To stop one of the VMs without destroying it entirely, I need to send it a graceful shutdown, and then clean up the runtime files in the jailer's chroot. The next time I create the VM, vmctl will see that we already have the network, VM configuration, and hardlinks in place and will skip to calling jailer.
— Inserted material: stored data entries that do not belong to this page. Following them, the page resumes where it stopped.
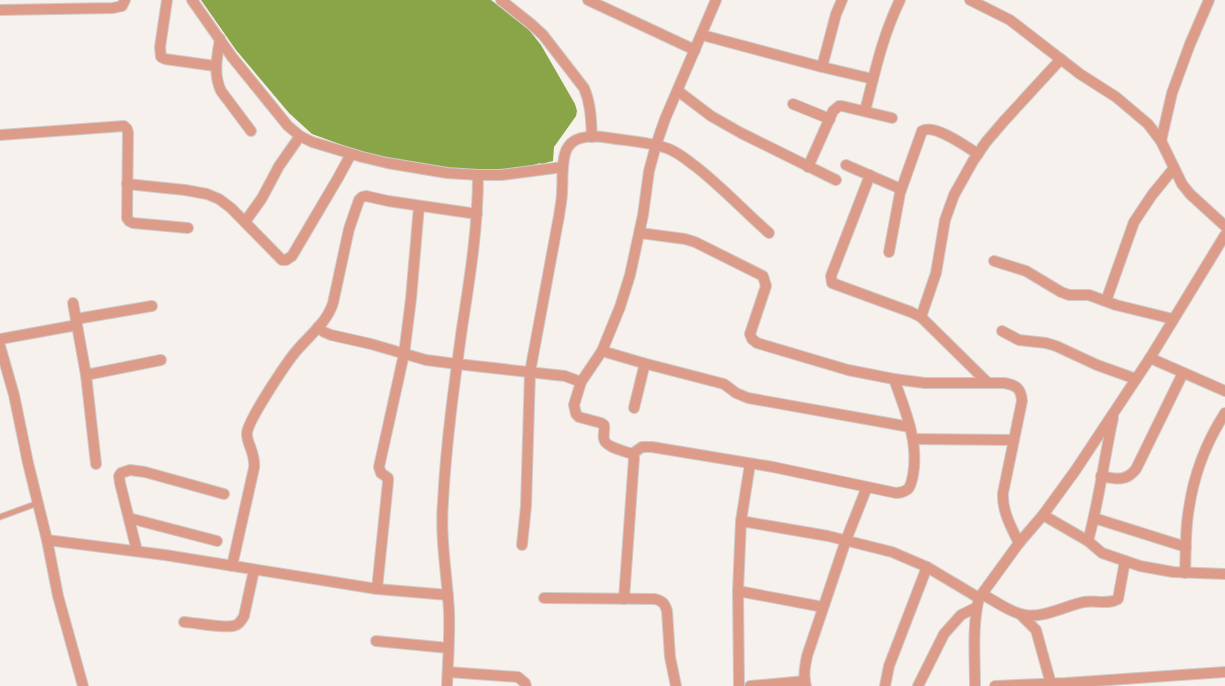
<svg xmlns="http://www.w3.org/2000/svg" width="1225" height="686" font-family="Lato,sans-serif">
  <style>
    .water { fill: #89a548 }
    .lines { fill: none; stroke-linecap: round; stroke-linejoin: round }
    .service-casing { stroke: #d0cbc8; stroke-width: 7 }
    .minor-casing { stroke: #d0cbc8; stroke-width: 12 }
    .tertiary-casing { stroke: #d0cbc8; stroke-width: 12 }
    .service { stroke: #dd9c8a; stroke-width: 5 }
    .minor { stroke: #dd9c8a; stroke-width: 10 }
    .tertiary { stroke: #dd9c8a; stroke-width: 10 }
  </style>
  <rect width="100%" height="100%" fill="#f6f1ed"/>
  <!-- water -->
  <path class="water" d="M201 0H491L529 30 541 45 575 104 577 111 576 116 554 147 553 161 541 164 540 163 524 168 504 171H470L420 165 378 158 312 134 289 113 236 50Z"/>
  <g class="lines">
    <defs>
      <path id="service" d="M0 517 38 503"/>
      <g id="minor">
        <path d="M167 0 160 47 161 57 165 59 215 66"/>
        <path d="M192 0 232 57 288 126 300 136 312 142 362 157 387 163 447 173 478 175H501L563 167"/>
        <path d="M501 0 531 24 543 35 584 88C591 104 591 120 592 137"/>
        <path d="M588 0 695 50"/>
        <path d="M970 0 1010 20 1080 74 1116 97 1148 124 1161 141 1182 184 1190 194 1225 226"/>
        <path d="M0 10 113 8 122 6 125 0"/>
        <path d="M702 35 822 67 873 79"/>
        <path d="M220 39C217 57 213 74 221 91L251 131"/>
        <path d="M822 67 836 14 842 0"/>
        <path d="M678 91 711 116 741 133 836 180"/>
        <path d="M793 104 830 119"/>
        <path d="M865 111C875 72 882 37 900 0"/>
        <path d="M0 135 124 126 127 129 128 133 127 218 129 221 133 223 188 228"/>
        <path d="M1161 141 1172 93 1190 44 1209 0"/>
        <path d="M846 165 901 189"/>
        <path d="M808 167 833 111 839 106H842L892 118"/>
        <path d="M870 175 831 276 832 283 911 312 921 317 988 383"/>
        <path d="M127 184 185 190 207 194 219 199 231 208 282 260H286L292 256 338 178 351 154"/>
        <path d="M245 222 262 198 279 166 300 136"/>
        <path d="M640 233 685 239 695 242 763 276 766 286 750 334 752 339 757 343 848 370 894 379 925 383H1004C1016 385 1021 388 1022 401L1003 493C1002 511 1011 527 1019 543"/>
        <path d="M889 252 900 193 922 131C934 123 967 147 978 154"/>
        <path d="M994 261 1026 271 1061 292 1069 295H1089L1116 305 1173 319"/>
        <path d="M1106 301 1134 222 1152 195 1174 168"/>
        <path d="M73 303 86 375 96 464"/>
        <path d="M921 317 936 273 945 220 954 195 973 161 986 142 1004 121 1061 59"/>
        <path d="M76 319 152 306"/>
        <path d="M318 327 324 332 331 335 371 344 426 360 457 364 565 376 581 382"/>
        <path d="M1002 331 1019 340 1046 343 1056 346 1097 365 1136 379"/>
        <path d="M0 339 77 325"/>
        <path d="M602 351 643 363 644 367 643 371 634 408"/>
        <path d="M1150 358 1225 391"/>
        <path d="M643 363 724 384 736 393 748 398 910 427"/>
        <path d="M86 375 161 360"/>
        <path d="M913 439 1014 440"/>
        <path d="M632 454 642 447H652L773 467 896 493C901 493 904 492 908 489 911 486 912 480 913 475 919 442 905 410 894 379"/>
        <path d="M1101 476C1116 479 1126 482 1136 469L1183 373"/>
        <path d="M1043 515 1088 541 1102 553 1140 566 1173 572 1225 574"/>
        <path d="M129 518 217 541"/>
        <path d="M1094 518 1186 547"/>
        <path d="M741 521 828 536 892 552 927 567 979 598"/>
        <path d="M47 540 165 555 377 589 448 595"/>
        <path d="M1088 541C1099 501 1104 459 1113 418"/>
        <path d="M522 545 526 506 530 372 559 216C560 208 562 200 562 192 563 180 561 157 568 147 576 134 596 136 610 138 629 141 651 142 669 149 679 153 687 160 695 166 721 186 744 211 769 233"/>
        <path d="M137 551 120 483 119 476 121 473 130 470 145 472 224 494"/>
        <path d="M232 566 254 468C256 453 246 443 247 433 248 420 288 360 298 349 311 334 327 322 333 303L349 229 359 200 362 197 366 196 388 201 477 214"/>
        <path d="M1185 573C1186 551 1185 529 1189 508 1194 474 1207 441 1225 413"/>
        <path d="M377 589 388 482V478L381 473 379 467 404 354 411 299 419 206"/>
        <path d="M738 591 823 607"/>
        <path d="M982 594C993 600 1010 612 1021 614 1041 620 1064 606 1084 602 1095 600 1108 605 1118 599L1125 561"/>
        <path d="M544 598 655 599C663 601 665 604 667 611L670 657 676 686"/>
        <path d="M624 599 634 458 632 454C625 451 605 447 604 439 603 434 605 430 604 425L601 423 579 417 576 414 574 405 581 382 602 351 620 307 630 275 643 215 649 171 656 145 665 119 716 0"/>
        <path d="M1021 615 1036 630 1051 684"/>
        <path d="M184 622C197 623 221 628 233 626 239 625 241 621 244 616L254 570"/>
        <path d="M376 641 448 648"/>
        <path d="M448 672 518 677 525 683 526 686"/>
        <path d="M447 686C448 661 450 635 449 611 447 575 440 538 443 502 446 444 454 386 462 328 470 277 478 227 478 175"/>
        <path d="M739 686 738 591 741 521 750 464"/>
        <path d="M750 686 805 681"/>
        <path d="M806 686C803 676 805 666 807 656L846 540 867 487"/>
        <path d="M885 686 889 666 927 567"/>
        <path d="M918 686 944 634 961 615 977 607"/>
        <path d="M975 686C975 657 972 626 979 598L1019 543 1043 515 1075 471 1150 358 1225 235"/>
        <path d="M995 686 1066 683 1225 672"/>
      </g>
      <path id="tertiary" d="M0 346 14 395 28 463 47 540 58 596 83 686"/>
    </defs>
    <!-- service casing -->
    <use href="#service" class="service-casing"/>
    <!-- minor casing -->
    <use href="#minor" class="minor-casing"/>
    <!-- tertiary casing -->
    <use href="#tertiary" class="tertiary-casing"/>
    <!-- service -->
    <use href="#service" class="service"/>
    <!-- minor -->
    <use href="#minor" class="minor"/>
    <!-- tertiary -->
    <use href="#tertiary" class="tertiary"/>
  </g>
</svg>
jail="/srv/vm/jailer/firecracker/${id}/root"
pid=$(sudo cat "${jail}/firecracker.pid")

sudo curl \
     --unix-socket \
     "${jail}/run/firecracker.socket" \
     -H "accept: application/json" \
     -H "Content-Type: application/json" \
     -X PUT "http://localhost/actions" \
     -d "{ \"action_type\": \"SendCtrlAltDel\" }"

while :
do
    ps "$pid" > /dev/null || break
    sleep 1
    echo -n "."
done

echo
sudo rm -r "${jail}/firecracker.pid"
sudo rm -r "${jail}/dev"
sudo rm -r "${jail}/run"
sudo rm -r "${jail}/firecracker"

This doesn't currently handle cleaning up if the VM shuts itself down, so I'll need to return to that at some point and also add a vmctl stop for all running VMs to the host machine's shutdown.

Routing

Finally, we need to set up routing so that packets from the host or other machines can reach the VMs. On each host we set forwarding, which looks like the following Ansible tasks but you can also do via ex. echo 1 > /proc/sys/net/ipv4/ip_forward

- sysctl:
    name: net.ipv4.ip_forward
    value: '1'
    state: present
    reload: yes
  become: true

- sysctl:
    name: net.ipv4.conf.all.forwarding
    value: '1'
    state: present
    reload: yes
  become: true

- sysctl:
    name: net.ipv6.conf.all.forwarding
    value: '1'
    state: present
    reload: yes
  become: true

And then on the ISP's router, we set up routing rules. I've got a Fios router here, so I go to the #/advanced/routing page and configure a rule for each machine. The "destination" field is the subnet prefix (ex. 192.168.30.0), whereas the "gateway" field is the IP address of the physical host for that subnet (ex. 192.168.1.101 for my laptop).

Now any machine on the LAN can reach any other machine on the LAN, physical or virtual. And I can further configure port mapping in the router to expose any of the machines to the public internet.